## Written task
In the article on Samsung's 8N process for Nvidia below, list every GPU chip it names by its code designation.

## Text shown

New manufacturing process 8N: Samsung technology enhanced especially for Nvidia
In terms of hardware, September was a green month with the release of the new generation of Nvidia GPUs, GeForce RTX 3000. They are based on the new Ampere architecture. In this article we are going to discuss what’s new compared to Turing: the new SM architecture doubling the number of shaders, the manufacturing process and the characteristics of the two chips that have been unveiled so far.
Everything is new: manufacturing node, architecture, memory and connectivity
Ampere is a new generation of GPU in all aspects. It combines three innovations: a new manufacturing node, a new architecture of the blocks and GPUs, but also a new GDDR6X memory technology which differs from predecessors by using more efficient PAM4 signaling. We have already covered GDDR6X here so we’ll refer you to that writeup and skip it in this article.
Manufacturing node: custom modified 8N technology
It has been known for quite some time that Nvidia will start manufacturing GPUs at Samsung instead of TSMC, which is the most established of the silicon manufacturing foundires. Nvidia has already used Samsung’s 14nm process (14LPP) for some less powerful Pascal chips (GP107 in GeForce GTX 1050/1050 Ti). So when there were reports last year that Nvidia would use Samsung’s process for next-generation chips, it was first thought that it would be something similar.
In the end it turned out quite differently. Nvidia actually produces the most powerful GPUs, GA102 and GA104 units, at Samsung and only the computing GA100 die for servers is manufactured on TSMC’s 7nm process. However, the gaming Ampere is specific not only because it is from Samsung, but also because it is not 7nm. Nvidia has chosen an older Samsung technology, the so-called 8nm process, which is an improved version of 10nm process node in fact.
The process is called 8N because it is specifically designed for Nvidia’s use and should include various unspecified improvements and modifications. It should therefore be a better technology than the 8LPP process used by some mobile phone SoCs. According to some sources, modifications done for Nvidia result in up to 10% higher performance (meaning higher frequency could be achieved) than the original version of the process that was focused more on mobile SoCs. However, this process probably achieves lower energy efficiency and transistor density than the real 7nm process, which in the case of Samsung is employs EUV lithography. It’s likely that the 8N process is also inferior to TSMC’s 7nm node.

## Record excerpts
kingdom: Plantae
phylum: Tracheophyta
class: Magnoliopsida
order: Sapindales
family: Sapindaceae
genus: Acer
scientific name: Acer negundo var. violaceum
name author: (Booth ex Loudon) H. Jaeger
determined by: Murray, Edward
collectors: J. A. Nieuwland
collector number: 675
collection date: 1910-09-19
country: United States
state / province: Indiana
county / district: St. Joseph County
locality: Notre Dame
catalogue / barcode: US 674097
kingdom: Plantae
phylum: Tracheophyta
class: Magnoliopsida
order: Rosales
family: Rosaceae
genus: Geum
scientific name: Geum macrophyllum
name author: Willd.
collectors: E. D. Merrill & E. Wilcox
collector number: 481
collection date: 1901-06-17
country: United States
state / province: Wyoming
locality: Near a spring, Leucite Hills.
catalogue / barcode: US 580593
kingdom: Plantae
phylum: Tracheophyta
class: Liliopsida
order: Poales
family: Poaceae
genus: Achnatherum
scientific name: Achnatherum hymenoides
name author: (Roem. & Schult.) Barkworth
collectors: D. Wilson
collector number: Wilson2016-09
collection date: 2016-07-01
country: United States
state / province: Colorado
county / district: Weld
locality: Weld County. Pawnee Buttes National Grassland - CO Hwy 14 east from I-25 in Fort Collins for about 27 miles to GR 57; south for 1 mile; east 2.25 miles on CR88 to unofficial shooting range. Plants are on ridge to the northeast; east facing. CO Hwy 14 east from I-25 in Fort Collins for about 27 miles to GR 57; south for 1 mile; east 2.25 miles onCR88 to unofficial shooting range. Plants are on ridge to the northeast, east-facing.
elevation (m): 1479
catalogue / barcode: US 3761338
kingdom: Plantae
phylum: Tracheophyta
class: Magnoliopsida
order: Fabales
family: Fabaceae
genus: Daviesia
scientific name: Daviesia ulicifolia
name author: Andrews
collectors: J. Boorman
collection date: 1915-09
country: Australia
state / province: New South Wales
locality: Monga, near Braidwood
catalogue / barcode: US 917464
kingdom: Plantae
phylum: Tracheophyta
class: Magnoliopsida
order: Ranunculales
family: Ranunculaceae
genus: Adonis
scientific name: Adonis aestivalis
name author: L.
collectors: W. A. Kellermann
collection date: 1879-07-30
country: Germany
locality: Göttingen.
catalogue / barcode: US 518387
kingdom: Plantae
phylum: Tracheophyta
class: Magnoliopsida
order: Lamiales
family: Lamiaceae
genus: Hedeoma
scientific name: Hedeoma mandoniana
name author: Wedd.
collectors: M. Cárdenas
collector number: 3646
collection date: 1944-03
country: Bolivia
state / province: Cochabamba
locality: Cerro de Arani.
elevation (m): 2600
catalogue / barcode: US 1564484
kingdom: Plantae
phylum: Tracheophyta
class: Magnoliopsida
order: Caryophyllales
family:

## Problem solution
GP107, GA102, GA104, GA100